I say “Our Father” to my kids every night.  My favorite part of that prayer is “thy will be done on earth as it is in heaven”.  I think I take solace in the the simple idea of the divine existing inside of, or even in close proximity to, this reality.  I sometimes have trouble believing in the idea, but the fact that the idea exists is nice.  My mother won’t let this comment slide without bringing up Swedenborg, and, indeed, that idea is at the heart of his theology.  My pal Joe Campbell liked to quote the gospel of Thomas on this one too, “the Kingdom of the Father is spread upon the earth, but men do not see it.”  I’m not sure why today’s entry is generating this stuff.  Maybe it’s just in the air in my studio.  It could be the fumes from the spray varnish.

For some reason, I keep returning to an interview I heard with the poet Patricia Smith recently on To The Best of Our Knowledge.  She spoke briefly about the idea that most people aren’t aware that they have a “second throat”.  I looked around for a quote and bumped into this:

Some time ago, poetry ceased to be something that I do
for fun and became the way I process my life. I would write
even if I had no books, if there were no audiences. I’d write
and read my poems to myself. When the world closes in,
poetry helps me find a safe place to breathe and be. I don’t
know if I could live without it. It’s my second throat, the
way I’m rooted in the world.
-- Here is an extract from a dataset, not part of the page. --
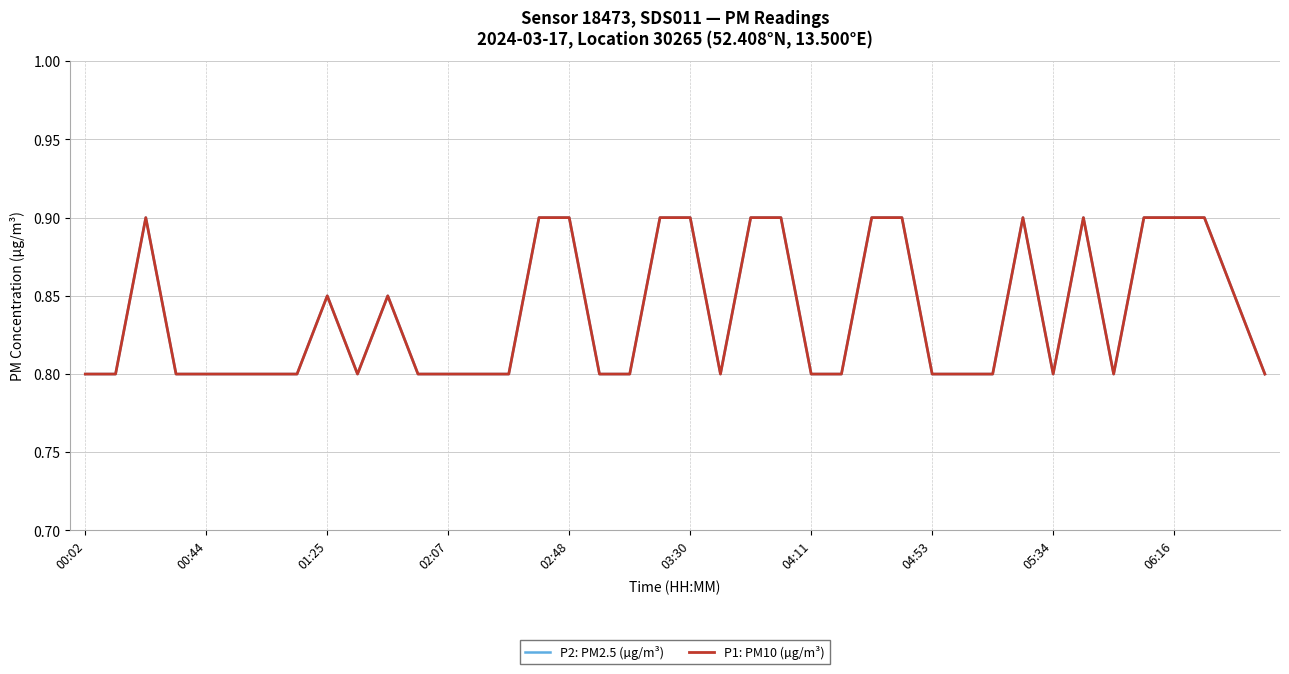

In P2: PM2.5 (µg/m³), how many points are lower than both neighbors (excluding endpoints)?

4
This is who I am.

I’m going to hang onto that phrase, “second throat.”  It’s an odd phrase but very apt at describing the muscles I’m trying to excercise when I’m in my studio.  And painting and writing are not just what I do, but are, like Patricia says, the ways I’m rooted in the world.  I fear a world where I’m not connected by these things.  The divine is most present for me when I’m speaking with my second throat.  That first photo in this post is there to remind me that a sense of humor is woven very tightly into my throat, tied up in my roots.  What up, yo?

picassoA Saturday in the studio.  Unusual.  Not a day I normally have to paint.  This is the product of today’s endeavors.  I have a work table that I usually reserve for printmaking, but today I cleaned it off and made room for sketching and drawing.  Of course, I keep putting paint on top of my drawings, which makes them paintings I guess, but like I said, it’s important to keep the pressure off.  I’m using acid free book binding board to do this Picasso series and it’s great stuff.  It doesn’t buckle the way that normal cardstock or watercolor paper would.  once it dries, it lays down flat.  An admirable quality.

I have a show at the Well Street Art Company in January of 2010 and I thought some today about what might go into such a show.  The space is very large and open there with high ceilings, which has an impact on a number of elements…  scale, color… those kinds of things.  It’s now a little over a year away and I’m excited about having a new venue for my work.

I’ve managed to clean the studio pretty well and obviously, the drawings/paintings are helping me to think about possible new directions.  Though I have to say that I haven’t yet gotten around to that new playlist.  I’m still listening to my previous list only because I haven’t had the time to find new stuff.  The last 100 or so songs have been gifts from other people and I’m waiting on Katy’s mix that she promised me the night the Cubs lost their last game (not that I’m suggesting anything Katy…) and of course, Steve has some lovely new mixes up on Poplibrarian, but his latest theme is unrequited love and I don’t know if I want to wallow in that theme while I’m working.  It might add an unnecessary element of emo.  Sexy is always good however, and considering that I still owe Jill a Sexy CD, perhaps that’s the best plan.  Any way you slice it, novel sounds are needed.  The old sounds are haunted by ghosts and I scare pretty easy these days.